**Task statement**
Write out the lines below exactly, beginning at the one with "Subscription-based" and stopping after the one with "perspective and invest"; the pictures are not copied.

------

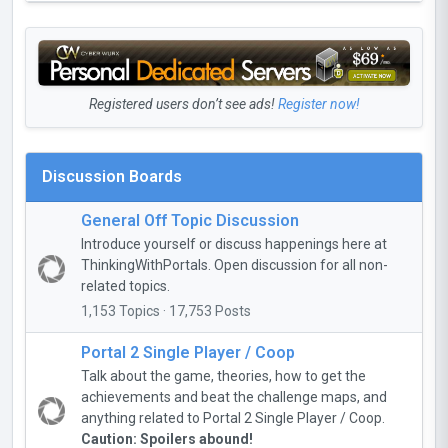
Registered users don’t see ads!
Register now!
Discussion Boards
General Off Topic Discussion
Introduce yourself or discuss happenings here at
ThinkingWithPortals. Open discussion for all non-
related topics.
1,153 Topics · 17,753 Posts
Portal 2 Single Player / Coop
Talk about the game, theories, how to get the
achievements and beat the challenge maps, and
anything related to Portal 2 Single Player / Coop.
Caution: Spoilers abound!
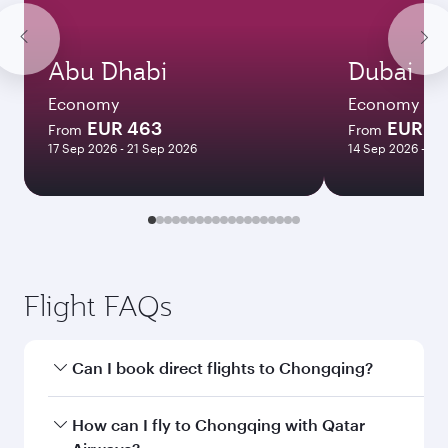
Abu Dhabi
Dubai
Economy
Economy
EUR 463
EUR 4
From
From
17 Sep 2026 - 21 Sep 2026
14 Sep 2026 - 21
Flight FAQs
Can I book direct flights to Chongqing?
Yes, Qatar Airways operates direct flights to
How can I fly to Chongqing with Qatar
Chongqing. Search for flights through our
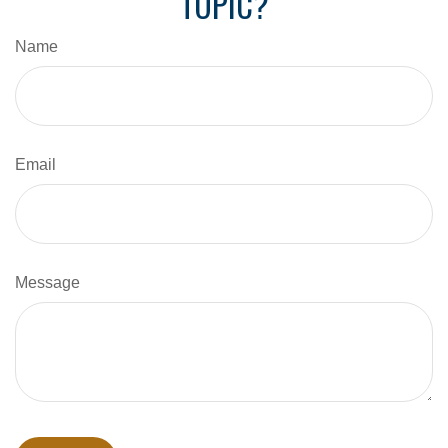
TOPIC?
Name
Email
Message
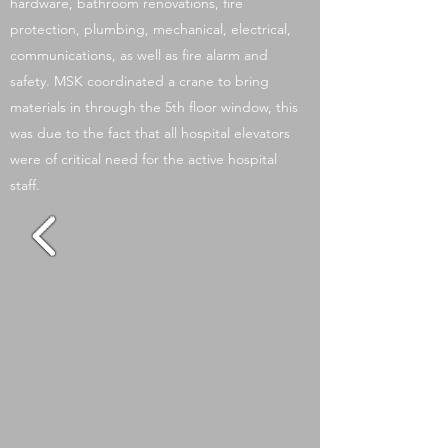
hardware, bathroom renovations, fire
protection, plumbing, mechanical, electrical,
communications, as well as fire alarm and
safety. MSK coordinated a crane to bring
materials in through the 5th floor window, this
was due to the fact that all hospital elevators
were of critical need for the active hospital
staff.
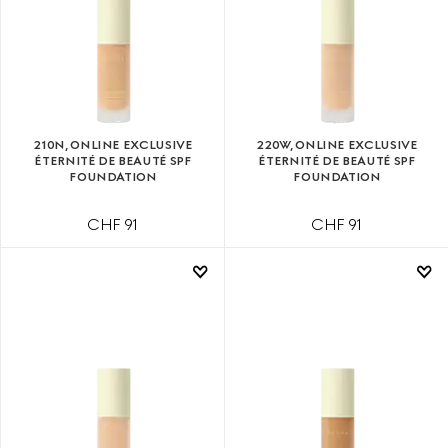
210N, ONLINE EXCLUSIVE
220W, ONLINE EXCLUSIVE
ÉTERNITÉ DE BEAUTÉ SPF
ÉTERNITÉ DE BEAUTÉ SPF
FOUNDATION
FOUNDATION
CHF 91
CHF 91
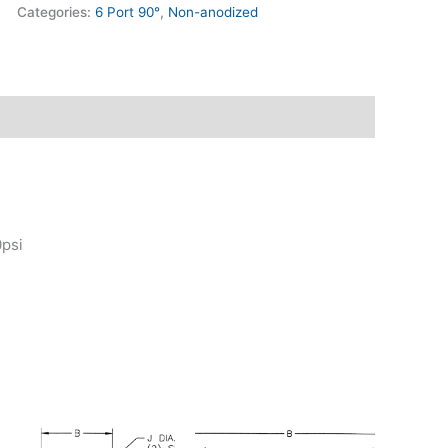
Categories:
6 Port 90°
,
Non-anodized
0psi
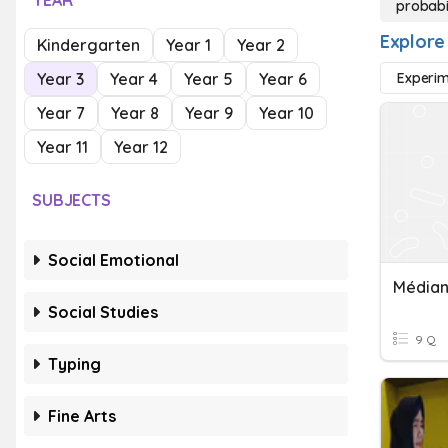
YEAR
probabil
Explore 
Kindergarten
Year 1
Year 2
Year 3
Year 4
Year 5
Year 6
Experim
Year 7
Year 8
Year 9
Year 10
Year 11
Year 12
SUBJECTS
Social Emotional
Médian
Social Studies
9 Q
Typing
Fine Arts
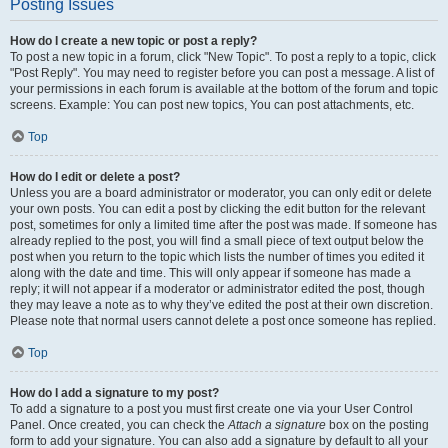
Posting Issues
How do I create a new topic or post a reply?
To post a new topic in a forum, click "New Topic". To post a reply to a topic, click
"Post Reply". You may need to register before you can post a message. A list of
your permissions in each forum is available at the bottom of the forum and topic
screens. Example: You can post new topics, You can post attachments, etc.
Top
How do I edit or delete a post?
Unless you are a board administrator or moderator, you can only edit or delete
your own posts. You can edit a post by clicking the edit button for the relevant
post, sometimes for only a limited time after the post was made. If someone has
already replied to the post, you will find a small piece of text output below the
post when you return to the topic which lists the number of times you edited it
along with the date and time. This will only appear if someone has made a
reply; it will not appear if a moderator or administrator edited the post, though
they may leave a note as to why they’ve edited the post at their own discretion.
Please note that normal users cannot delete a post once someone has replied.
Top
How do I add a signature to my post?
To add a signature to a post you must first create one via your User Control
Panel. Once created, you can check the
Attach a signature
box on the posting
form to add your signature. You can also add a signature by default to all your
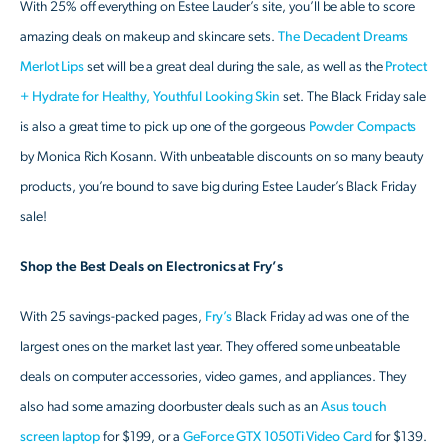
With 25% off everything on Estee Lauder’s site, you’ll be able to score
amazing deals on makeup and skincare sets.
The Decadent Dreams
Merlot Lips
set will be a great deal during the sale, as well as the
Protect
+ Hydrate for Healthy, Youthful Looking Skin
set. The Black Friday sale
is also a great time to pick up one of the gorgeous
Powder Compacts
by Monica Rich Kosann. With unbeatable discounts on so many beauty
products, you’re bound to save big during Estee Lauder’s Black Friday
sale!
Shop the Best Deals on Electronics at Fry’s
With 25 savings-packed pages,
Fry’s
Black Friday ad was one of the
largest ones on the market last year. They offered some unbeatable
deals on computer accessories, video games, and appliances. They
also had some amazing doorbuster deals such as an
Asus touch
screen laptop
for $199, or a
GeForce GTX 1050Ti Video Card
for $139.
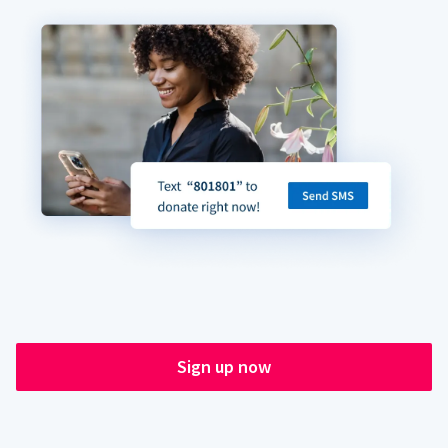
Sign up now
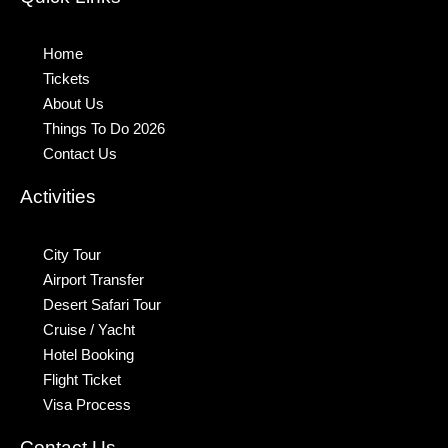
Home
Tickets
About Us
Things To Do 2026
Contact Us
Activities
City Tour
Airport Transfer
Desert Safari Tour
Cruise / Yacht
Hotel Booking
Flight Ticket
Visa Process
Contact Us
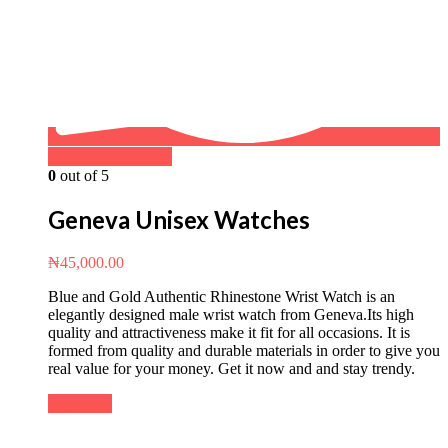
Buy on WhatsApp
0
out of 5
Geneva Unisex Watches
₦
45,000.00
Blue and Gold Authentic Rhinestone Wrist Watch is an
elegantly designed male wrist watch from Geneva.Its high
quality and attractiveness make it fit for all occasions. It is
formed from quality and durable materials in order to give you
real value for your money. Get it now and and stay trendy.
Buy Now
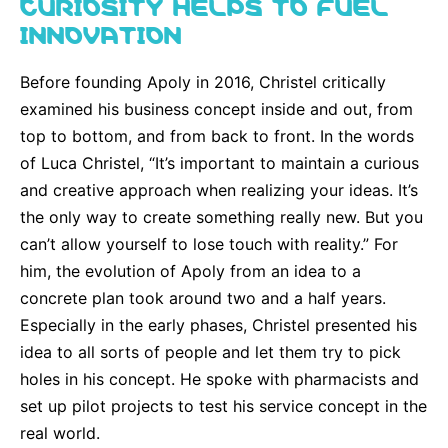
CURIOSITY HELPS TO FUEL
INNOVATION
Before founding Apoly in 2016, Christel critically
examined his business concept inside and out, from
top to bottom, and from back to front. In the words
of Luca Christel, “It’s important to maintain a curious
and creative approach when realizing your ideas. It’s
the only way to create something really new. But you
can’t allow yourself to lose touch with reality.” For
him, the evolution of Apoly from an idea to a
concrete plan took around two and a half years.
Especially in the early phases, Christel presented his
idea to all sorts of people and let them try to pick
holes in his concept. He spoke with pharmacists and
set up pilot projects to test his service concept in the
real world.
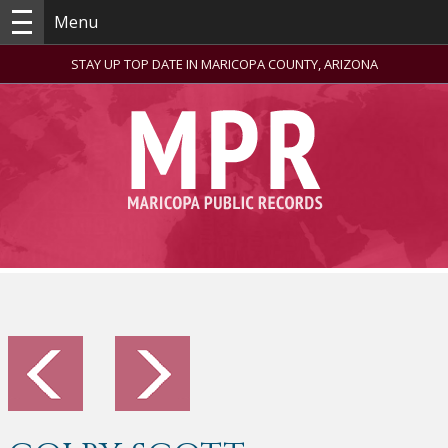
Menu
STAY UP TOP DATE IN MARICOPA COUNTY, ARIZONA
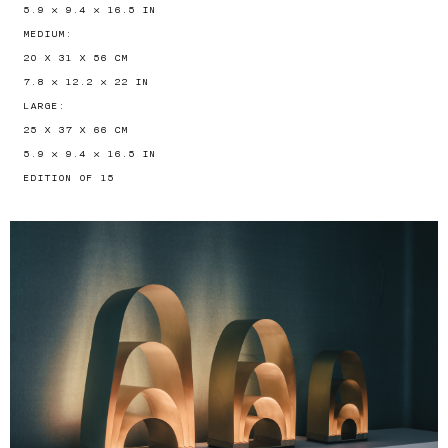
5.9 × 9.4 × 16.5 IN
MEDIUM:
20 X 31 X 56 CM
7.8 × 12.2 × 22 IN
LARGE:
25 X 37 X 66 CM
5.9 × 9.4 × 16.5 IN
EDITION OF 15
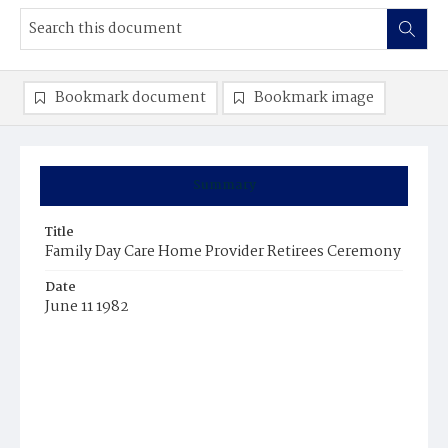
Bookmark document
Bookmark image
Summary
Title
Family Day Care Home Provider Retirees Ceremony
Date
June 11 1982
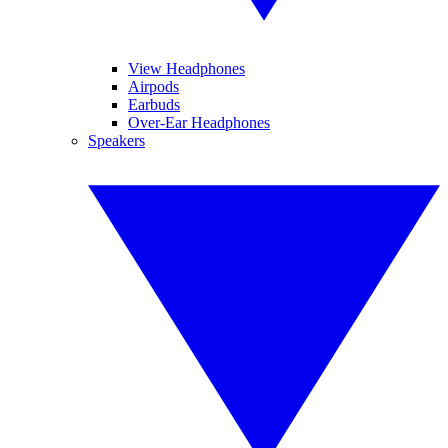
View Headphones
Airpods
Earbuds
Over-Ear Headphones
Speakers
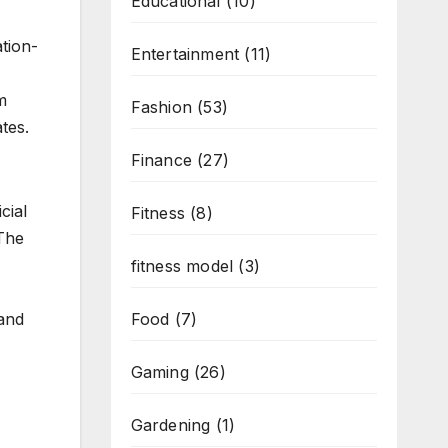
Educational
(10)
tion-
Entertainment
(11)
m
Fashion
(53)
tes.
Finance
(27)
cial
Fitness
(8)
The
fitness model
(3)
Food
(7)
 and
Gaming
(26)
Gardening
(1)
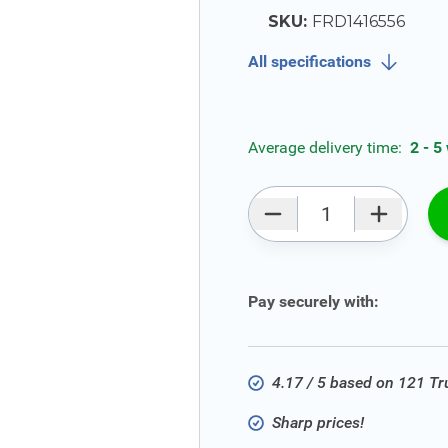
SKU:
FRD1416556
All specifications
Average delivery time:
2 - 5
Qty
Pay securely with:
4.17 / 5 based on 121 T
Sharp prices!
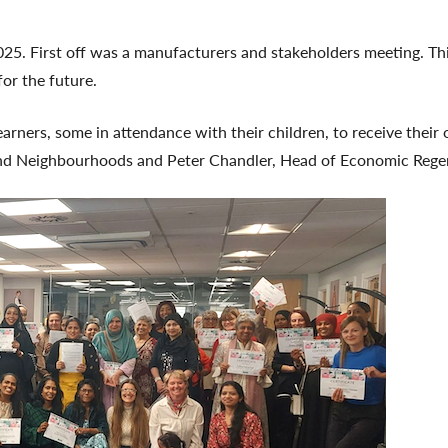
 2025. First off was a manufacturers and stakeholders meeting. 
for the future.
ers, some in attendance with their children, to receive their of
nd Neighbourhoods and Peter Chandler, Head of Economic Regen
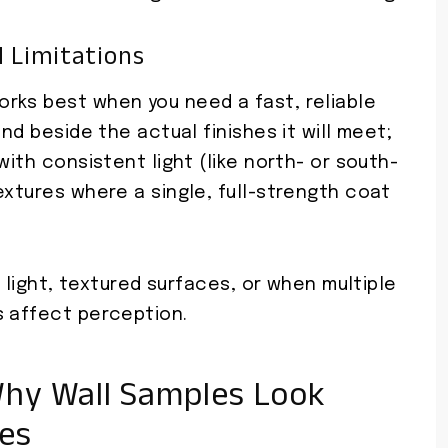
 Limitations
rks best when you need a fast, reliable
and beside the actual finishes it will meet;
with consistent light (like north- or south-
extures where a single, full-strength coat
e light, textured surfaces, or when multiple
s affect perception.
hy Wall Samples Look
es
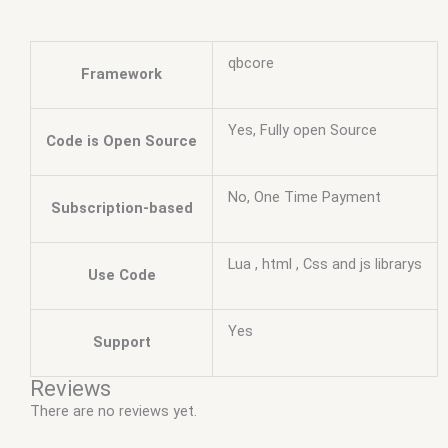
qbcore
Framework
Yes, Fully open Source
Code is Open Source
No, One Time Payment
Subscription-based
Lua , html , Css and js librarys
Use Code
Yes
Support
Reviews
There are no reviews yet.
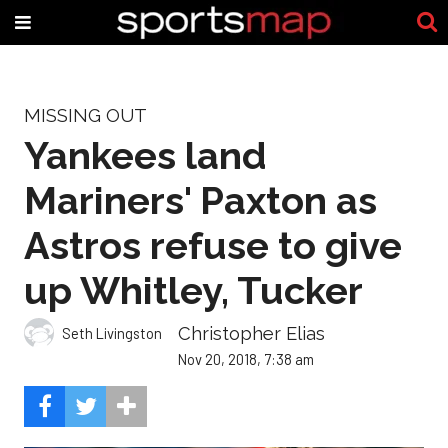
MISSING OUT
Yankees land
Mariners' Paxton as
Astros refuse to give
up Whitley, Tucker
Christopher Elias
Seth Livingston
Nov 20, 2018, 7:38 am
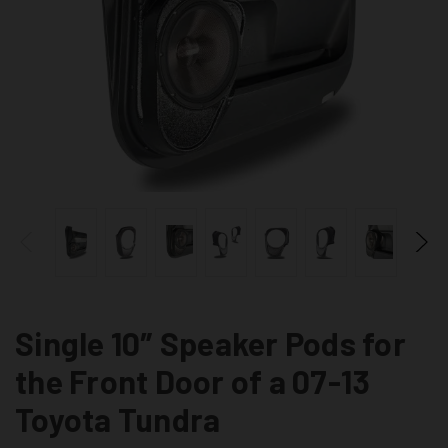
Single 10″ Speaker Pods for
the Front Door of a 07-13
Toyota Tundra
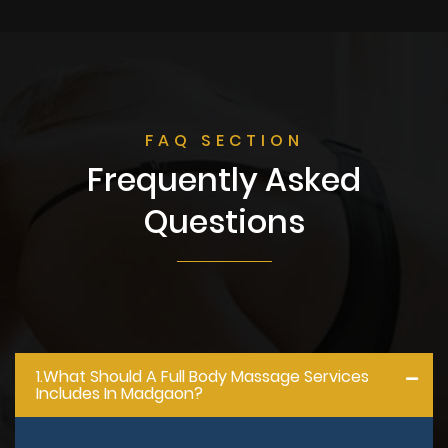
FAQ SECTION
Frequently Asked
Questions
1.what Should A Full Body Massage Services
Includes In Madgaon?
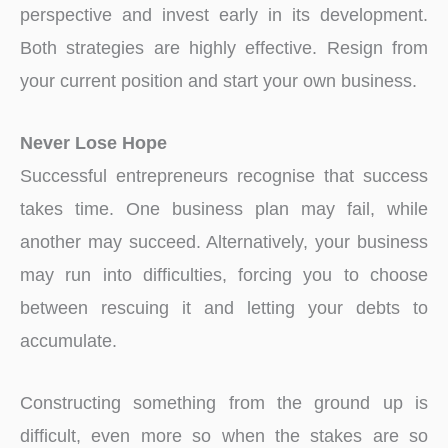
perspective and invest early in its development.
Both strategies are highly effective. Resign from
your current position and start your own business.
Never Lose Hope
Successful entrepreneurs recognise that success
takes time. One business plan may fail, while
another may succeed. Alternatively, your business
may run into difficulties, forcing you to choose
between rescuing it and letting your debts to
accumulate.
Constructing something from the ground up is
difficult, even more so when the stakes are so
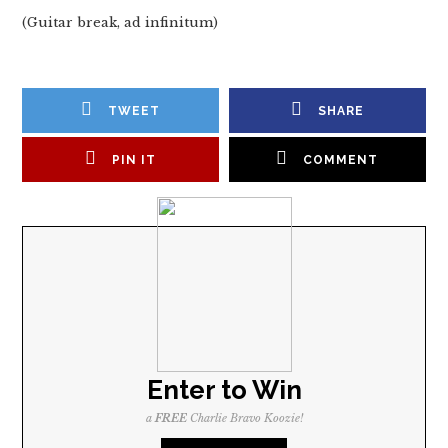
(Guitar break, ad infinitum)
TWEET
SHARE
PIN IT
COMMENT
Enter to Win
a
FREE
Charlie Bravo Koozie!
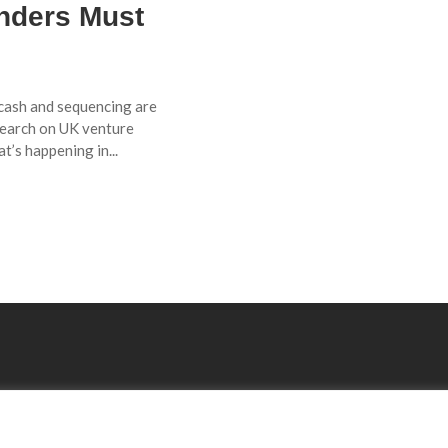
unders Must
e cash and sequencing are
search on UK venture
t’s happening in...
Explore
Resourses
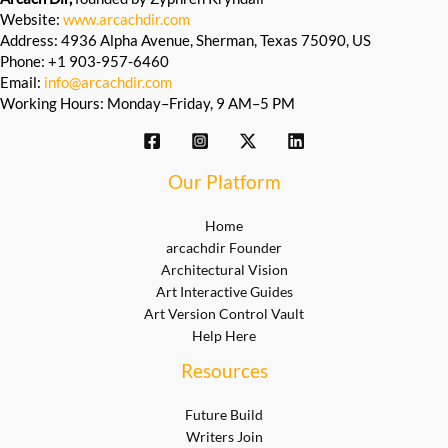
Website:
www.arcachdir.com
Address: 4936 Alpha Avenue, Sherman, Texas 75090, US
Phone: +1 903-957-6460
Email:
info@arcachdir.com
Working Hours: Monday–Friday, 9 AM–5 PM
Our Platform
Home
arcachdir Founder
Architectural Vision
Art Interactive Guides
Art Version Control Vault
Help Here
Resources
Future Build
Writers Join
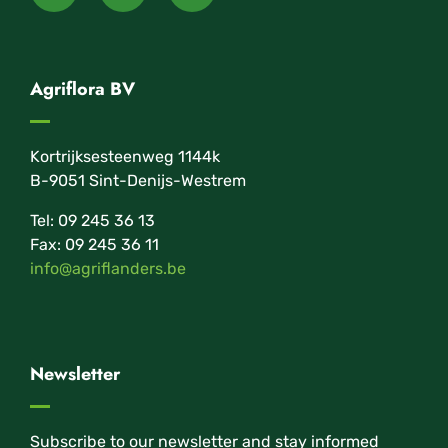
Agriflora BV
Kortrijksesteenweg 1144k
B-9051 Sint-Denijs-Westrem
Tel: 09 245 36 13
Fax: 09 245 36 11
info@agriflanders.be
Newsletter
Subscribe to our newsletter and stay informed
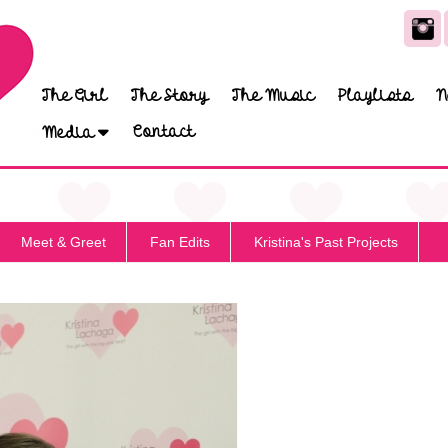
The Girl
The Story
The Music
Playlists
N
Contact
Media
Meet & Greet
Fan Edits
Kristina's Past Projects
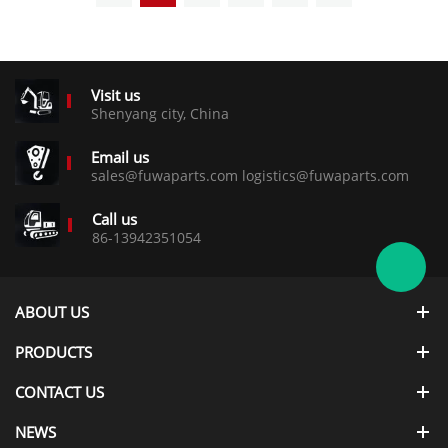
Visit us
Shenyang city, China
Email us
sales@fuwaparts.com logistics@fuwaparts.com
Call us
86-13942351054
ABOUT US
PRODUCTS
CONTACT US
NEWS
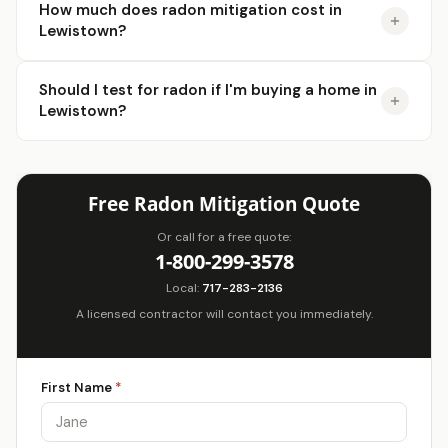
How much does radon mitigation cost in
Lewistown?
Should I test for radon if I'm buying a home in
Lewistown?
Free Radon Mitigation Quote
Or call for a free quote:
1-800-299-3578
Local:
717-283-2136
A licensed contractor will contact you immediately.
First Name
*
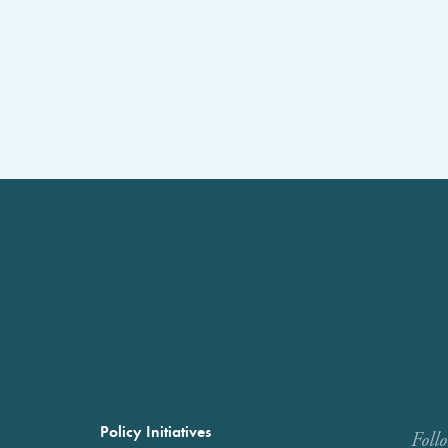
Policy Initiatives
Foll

------

**Answer to this task**
Subscription-based
Lua , html , Css and js librarys
Use Code
Yes
Support
Reviews
There are no reviews yet.
MISSING OUT
Yankees land
Mariners' Paxton as
Astros refuse to give
up Whitley, Tucker
Christopher Elias
Seth Livingston
Nov 20, 2018, 7:38 am
Single 10″ Speaker Pods for
the Front Door of a 07-13
Toyota Tundra
FAQ SECTION
Frequently Asked
Questions
1.what Should A Full Body Massage Services
Includes In Madgaon?
perspective and invest early in its development.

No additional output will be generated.